As common as they are in industries ranging from biology to pharmaceuticals to semiconductors, glove boxes are unique among lab equipment in that they have not been “dumbed down.”

That, says Bob Applequist, product manager at Labconco (Kansas City, MO), is because of the nature of processes that go on inside, and the skills required to keep product and operator safe. “Glove boxes are hands-on devices. There’s no such thing as a glove box with push-button operation.” Users must be proficient not only in glove box operation and cleaning, but in the processes happening within the unit.

One application, in pharmaceuticals, is illustrative. “Nobody knows the toxicity or hazard for many potent, investigational drugs,” Applequist says. Yet lab workers are faced with the task of manipulating these materials through weighing, diluting, dispensing, mixing, etc. Here, glove boxes combine function (work space) with a high level of safety. For this application, the enclosures would incorporate HEPA (high-efficiency particulate arresting) or ULPA (ultra-low penetration air) filters and negative pressure.

Not routine science

Operating and cleaning glove boxes requires that customers know the physics and chemistry of their sample. “That is why glove box processes tend to be novel as opposed to rote science,” Applequist adds. Operators tend to be skilled not only in operating the glove box, but in what’s happening inside. “You can’t go to a cookbook and find a method for what you need to do. You or your lab manager are the ones who must develop the methodology.”

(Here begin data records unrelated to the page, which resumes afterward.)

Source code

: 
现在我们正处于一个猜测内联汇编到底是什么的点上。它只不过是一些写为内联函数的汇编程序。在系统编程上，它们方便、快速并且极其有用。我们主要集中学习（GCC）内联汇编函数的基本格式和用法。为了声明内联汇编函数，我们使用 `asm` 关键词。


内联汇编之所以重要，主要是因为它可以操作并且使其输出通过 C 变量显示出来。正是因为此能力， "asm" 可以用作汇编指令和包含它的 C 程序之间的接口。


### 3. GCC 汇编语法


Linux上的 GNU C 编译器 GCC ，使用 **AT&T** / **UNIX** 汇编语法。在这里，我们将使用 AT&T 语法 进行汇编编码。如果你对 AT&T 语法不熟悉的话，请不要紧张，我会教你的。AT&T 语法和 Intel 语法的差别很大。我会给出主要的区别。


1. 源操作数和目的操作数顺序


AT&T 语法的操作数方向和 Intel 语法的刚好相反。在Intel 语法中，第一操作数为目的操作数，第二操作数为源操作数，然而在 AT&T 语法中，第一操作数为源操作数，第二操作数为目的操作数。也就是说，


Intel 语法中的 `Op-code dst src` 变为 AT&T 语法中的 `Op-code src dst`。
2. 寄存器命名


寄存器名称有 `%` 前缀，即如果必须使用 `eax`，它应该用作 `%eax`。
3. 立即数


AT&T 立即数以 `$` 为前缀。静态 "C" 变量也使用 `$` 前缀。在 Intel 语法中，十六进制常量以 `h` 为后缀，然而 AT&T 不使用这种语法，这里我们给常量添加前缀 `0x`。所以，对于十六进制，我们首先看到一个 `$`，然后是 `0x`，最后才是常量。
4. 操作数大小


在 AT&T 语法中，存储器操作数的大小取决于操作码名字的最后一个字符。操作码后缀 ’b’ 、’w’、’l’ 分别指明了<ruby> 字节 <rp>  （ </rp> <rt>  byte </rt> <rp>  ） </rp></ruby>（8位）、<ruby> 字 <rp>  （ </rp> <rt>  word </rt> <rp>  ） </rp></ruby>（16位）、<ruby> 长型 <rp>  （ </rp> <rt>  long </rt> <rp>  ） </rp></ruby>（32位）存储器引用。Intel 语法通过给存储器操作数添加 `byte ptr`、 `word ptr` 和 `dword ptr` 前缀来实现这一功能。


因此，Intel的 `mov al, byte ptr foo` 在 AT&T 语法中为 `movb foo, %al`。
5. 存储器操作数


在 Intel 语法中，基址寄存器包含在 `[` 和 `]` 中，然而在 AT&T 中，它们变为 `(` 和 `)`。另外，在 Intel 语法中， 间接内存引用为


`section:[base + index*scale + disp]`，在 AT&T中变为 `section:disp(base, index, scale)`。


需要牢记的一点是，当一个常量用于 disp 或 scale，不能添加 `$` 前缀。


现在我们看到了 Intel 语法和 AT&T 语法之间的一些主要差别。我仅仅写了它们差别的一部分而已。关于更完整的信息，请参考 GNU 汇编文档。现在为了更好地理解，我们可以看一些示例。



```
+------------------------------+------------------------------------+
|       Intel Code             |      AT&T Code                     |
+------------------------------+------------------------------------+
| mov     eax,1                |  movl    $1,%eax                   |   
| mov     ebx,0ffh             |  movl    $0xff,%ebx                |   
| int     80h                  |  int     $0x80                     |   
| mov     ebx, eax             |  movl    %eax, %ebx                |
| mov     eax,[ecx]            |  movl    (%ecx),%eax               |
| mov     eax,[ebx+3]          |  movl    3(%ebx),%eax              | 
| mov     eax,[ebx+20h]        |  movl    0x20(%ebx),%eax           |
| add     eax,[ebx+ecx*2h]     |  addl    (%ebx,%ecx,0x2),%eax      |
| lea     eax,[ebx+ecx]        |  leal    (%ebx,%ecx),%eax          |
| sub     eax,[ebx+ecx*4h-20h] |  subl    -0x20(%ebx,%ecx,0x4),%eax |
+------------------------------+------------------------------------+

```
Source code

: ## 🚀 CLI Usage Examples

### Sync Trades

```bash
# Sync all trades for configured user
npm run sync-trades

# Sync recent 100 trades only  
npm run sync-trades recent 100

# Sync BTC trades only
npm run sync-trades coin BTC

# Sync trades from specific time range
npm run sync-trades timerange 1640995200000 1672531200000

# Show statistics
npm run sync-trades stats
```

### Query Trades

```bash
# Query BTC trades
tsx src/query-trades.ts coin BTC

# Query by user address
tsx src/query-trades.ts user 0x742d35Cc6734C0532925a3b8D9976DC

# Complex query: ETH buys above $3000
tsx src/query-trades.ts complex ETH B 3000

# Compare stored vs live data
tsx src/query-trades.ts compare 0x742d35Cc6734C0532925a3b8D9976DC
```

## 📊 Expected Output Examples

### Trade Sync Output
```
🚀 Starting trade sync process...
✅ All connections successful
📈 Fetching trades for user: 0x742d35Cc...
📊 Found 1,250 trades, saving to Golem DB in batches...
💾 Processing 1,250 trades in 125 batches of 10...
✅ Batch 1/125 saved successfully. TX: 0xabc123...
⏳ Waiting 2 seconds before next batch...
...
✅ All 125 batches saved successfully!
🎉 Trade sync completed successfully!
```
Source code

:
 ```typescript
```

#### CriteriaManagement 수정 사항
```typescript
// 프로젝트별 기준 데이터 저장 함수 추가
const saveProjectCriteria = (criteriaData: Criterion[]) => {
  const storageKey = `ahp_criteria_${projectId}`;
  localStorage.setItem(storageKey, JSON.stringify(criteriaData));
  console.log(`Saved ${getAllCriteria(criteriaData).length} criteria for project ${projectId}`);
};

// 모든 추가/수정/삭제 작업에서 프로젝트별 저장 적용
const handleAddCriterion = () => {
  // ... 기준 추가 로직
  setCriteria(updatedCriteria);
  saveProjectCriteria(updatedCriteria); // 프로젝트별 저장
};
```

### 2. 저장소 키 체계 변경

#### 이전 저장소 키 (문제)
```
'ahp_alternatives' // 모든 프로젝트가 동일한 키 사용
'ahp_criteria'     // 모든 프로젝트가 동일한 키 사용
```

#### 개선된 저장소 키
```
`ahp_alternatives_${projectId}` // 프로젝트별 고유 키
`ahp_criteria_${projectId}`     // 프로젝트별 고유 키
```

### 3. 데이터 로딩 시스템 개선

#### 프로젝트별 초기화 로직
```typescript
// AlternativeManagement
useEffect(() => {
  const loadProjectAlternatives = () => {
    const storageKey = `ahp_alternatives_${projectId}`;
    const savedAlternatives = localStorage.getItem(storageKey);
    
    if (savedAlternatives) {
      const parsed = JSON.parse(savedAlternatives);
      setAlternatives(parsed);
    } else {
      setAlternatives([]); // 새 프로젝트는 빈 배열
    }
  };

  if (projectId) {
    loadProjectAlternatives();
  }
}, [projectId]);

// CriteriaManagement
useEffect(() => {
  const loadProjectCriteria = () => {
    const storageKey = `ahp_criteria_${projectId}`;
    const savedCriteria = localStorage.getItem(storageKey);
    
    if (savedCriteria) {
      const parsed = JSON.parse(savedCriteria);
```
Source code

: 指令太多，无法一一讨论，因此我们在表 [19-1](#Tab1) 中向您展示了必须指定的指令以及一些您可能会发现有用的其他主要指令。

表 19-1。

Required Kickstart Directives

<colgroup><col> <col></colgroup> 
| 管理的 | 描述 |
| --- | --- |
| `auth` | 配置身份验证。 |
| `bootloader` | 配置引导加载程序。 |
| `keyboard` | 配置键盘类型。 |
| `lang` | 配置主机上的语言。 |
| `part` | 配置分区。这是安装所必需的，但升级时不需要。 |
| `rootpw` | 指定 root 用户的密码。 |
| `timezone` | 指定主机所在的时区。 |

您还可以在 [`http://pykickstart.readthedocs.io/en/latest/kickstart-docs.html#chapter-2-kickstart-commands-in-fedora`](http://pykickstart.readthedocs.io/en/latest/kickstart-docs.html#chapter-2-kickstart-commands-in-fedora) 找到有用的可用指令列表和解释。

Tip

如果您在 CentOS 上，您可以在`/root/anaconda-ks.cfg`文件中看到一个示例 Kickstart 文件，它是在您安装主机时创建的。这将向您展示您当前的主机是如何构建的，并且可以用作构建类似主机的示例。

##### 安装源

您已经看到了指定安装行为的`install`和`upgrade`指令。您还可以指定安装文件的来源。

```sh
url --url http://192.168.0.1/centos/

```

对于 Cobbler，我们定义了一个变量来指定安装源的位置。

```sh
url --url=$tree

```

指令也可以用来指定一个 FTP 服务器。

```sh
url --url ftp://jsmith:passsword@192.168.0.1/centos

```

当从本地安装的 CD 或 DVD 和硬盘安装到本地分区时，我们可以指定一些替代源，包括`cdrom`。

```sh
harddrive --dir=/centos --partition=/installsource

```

This makes purchase decisions somewhat more difficult than for other safety equipment. Managers must take a deep, hard look at their process: How much oxygen will it tolerate? Positive or negative pressure? How closely to document conditions?

“It’s the things you don’t know that will get you,” says Applequist. “There’s often no literature to guide you, so you must often sit down as a group to decide how much you know about your application.”

Sterility assurance

The 2012 meningitis outbreak traced to contaminated injectible drugs produced at a Massachusetts compounding lab has spurred regulators and state pharmacy boards to re-examine US Pharmacopeia (USP) guidelines for microbial contamination at these facilities. The operative guidelines, USP , call for strict measures to prevent contamination of liquid, injectible drugs during manipulation. Central to adherence are glove boxes.

“As regulators were investigating this tragedy, we saw an uptick in sales,” says Mike Buckwalter, publications director at Terra Universal (Fullerton, CA). Other areas of growth, according to Buckwalter, are anaerobic (zerooxygen) and hypoxic (low-oxygen) environment glove boxes. Complying with USP guidelines for sterile preparation leads to one of two possible paths. One employs installing a biosafety cabinet or a filtered laminar flow bench inside a two-zone clean room. The problem is clean rooms are expensive to purchase and run, and gowning requirements open up too many avenues for lax technique.

“Glove boxes are a more popular, practical solution,” Buckwalter says. “They’re more restrictive in terms of work area, but they can duplicate clean room functionality and are much less expensive.” For example, a glove box can contain an antechamber that serves similarly to a gowning or entry chamber for a clean room. “Think of it as a mini clean room.”